- _Problem description_
Write out the entries below exactly, but only from the line containing "de politieke partij" through the line containing "Работа в Труновском", and without the pictures.
Source data Block Start
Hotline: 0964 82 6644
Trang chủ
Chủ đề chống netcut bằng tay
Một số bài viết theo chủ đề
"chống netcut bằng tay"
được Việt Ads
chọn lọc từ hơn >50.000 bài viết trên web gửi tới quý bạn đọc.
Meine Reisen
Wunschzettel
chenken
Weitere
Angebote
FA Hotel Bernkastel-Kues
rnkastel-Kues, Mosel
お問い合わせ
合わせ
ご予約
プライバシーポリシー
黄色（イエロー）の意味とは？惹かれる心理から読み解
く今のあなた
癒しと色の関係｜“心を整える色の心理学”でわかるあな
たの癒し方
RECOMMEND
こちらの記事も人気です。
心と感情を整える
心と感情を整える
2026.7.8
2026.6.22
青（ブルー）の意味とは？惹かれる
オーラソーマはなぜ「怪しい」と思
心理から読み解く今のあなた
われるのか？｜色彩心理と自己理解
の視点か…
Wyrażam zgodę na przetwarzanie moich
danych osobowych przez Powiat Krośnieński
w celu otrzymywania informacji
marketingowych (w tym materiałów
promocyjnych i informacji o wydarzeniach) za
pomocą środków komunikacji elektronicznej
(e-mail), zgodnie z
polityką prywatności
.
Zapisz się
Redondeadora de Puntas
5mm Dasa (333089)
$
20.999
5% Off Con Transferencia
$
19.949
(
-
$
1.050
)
Source data Block End
Source data Block Start
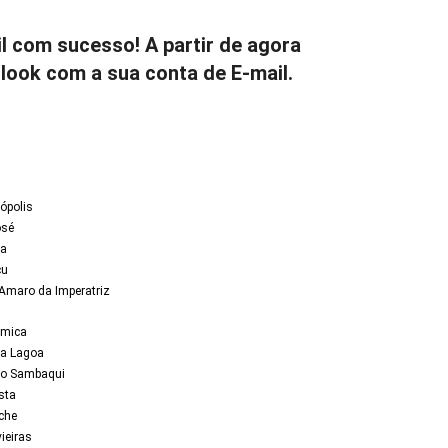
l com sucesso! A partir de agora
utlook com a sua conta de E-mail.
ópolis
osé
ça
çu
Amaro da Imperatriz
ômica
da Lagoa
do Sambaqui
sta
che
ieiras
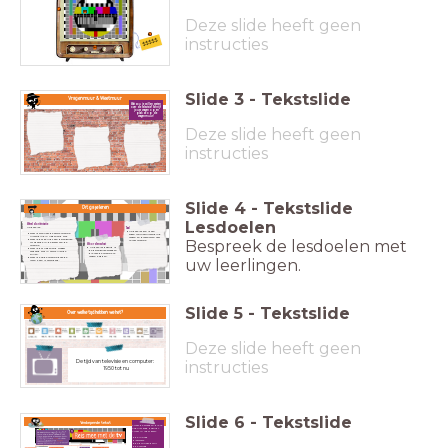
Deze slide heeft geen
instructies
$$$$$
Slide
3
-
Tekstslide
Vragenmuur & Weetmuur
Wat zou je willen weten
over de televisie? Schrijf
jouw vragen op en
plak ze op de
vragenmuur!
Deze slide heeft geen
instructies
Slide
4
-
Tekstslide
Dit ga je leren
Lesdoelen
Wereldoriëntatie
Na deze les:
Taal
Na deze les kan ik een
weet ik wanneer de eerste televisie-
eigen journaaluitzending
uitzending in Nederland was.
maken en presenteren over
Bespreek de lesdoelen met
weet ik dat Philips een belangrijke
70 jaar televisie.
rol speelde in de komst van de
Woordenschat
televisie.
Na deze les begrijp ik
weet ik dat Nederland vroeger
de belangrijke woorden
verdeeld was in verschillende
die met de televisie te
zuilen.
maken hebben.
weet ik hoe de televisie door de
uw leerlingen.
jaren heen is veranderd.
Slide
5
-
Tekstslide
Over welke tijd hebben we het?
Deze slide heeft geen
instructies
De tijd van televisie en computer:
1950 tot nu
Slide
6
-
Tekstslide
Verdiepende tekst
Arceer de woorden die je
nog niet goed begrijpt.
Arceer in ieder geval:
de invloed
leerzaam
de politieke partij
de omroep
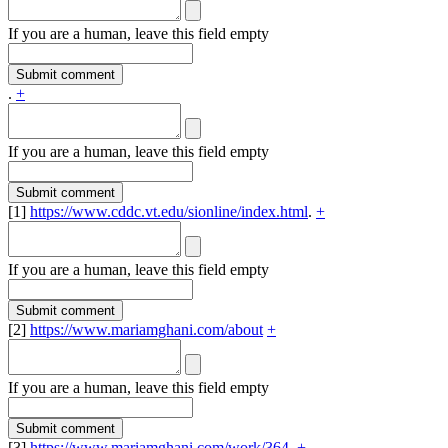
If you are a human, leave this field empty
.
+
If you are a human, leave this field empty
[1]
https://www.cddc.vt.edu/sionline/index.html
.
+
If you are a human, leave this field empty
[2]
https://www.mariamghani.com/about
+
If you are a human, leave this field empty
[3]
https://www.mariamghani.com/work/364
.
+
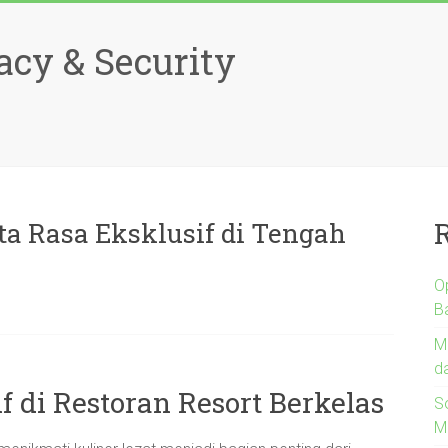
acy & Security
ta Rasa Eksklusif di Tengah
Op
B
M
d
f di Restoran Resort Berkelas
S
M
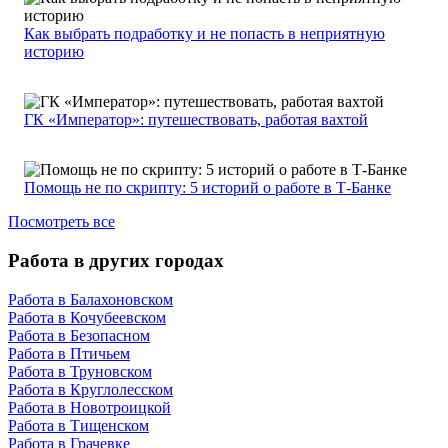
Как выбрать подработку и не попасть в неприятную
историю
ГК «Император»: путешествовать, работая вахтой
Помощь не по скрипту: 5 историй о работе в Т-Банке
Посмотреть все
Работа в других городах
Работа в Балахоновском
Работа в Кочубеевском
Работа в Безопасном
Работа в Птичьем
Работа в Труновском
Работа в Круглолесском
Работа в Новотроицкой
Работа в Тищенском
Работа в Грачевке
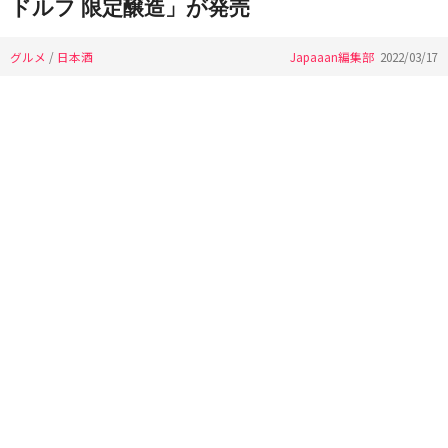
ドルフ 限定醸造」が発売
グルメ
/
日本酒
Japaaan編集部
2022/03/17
Source data Block End
- _Expected answer_
de politieke partij
de omroep
If you are a human, leave this field empty
.
+
If you are a human, leave this field empty
[1]
https://www.cddc.vt.edu/sionline/index.html
.
+
If you are a human, leave this field empty
[2]
https://www.mariamghani.com/about
+
If you are a human, leave this field empty
[3]
https://www.mariamghani.com/work/364
.
+
acy & Security
ta Rasa Eksklusif di Tengah
Op
B
M
d
f di Restoran Resort Berkelas
S
M
Как выбрать подработку и не попасть в неприятную
историю
ГК «Император»: путешествовать, работая вахтой
Помощь не по скрипту: 5 историй о работе в Т-Банке
Посмотреть все
Работа в других городах
Работа в Балахоновском
Работа в Кочубеевском
Работа в Безопасном
Работа в Птичьем
Работа в Труновском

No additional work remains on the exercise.